Comment 1 - Most likely it's not a full "Watson" but rather a network appliance that slots into a rack. Watson is powered by 2,880 8-core IBM POWER7 processors, which AFAIK haven't received a core bump or a die shrink since their introduction in 2011.

Comment 2 - POWER7 (which came out in 2009) was replaced by POWER7+ in 2012. IBM shrunk the lithography but kept the die size the same, so they used the extra space for more cache, a crypto accelerator, a compression/decompression accelerator, and some other goodies. There were able to bump up the clock speed as well. Core for core, POWER7+ is about a 20% improvement, but you're right, no more cores per socket so there is no way they would see the kind of shrink described in the article if they kept the same amount of compute power. IBM did come out with a new blade design (Flex Systems) with denser packaging, but that combined with the faster CPU will still only get them about 2/3rd of the way there (still impressive).

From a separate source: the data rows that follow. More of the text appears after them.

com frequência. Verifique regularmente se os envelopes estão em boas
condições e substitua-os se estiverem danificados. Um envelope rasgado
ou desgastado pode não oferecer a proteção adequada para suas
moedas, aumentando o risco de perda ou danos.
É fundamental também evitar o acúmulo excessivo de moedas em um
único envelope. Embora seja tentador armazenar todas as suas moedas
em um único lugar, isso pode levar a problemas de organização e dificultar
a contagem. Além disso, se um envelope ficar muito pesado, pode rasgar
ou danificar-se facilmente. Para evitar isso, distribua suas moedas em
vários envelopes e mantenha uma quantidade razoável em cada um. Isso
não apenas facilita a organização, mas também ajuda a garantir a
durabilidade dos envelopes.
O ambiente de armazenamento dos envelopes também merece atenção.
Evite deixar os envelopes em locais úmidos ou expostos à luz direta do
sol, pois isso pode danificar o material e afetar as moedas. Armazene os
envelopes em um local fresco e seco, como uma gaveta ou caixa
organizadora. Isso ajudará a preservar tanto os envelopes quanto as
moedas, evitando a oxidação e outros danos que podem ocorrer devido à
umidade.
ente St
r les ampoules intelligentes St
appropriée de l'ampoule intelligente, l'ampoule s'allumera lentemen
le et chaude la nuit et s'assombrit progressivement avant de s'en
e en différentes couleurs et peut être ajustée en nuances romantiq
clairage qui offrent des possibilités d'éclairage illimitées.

More likely it's because it won't be using in situations that require sub-1 second answers which might make more modest hardware acceptable.
AFAIK the amount of hardware needed depends on the size of your corpus, so I would expect it to vary.
Honestly, look at the new MacPros. The computing power from even 10 years ago is amazing. WATSON will soon be software only for most standard servers. Looking at the SoftLayer acquisition in that light is very exciting.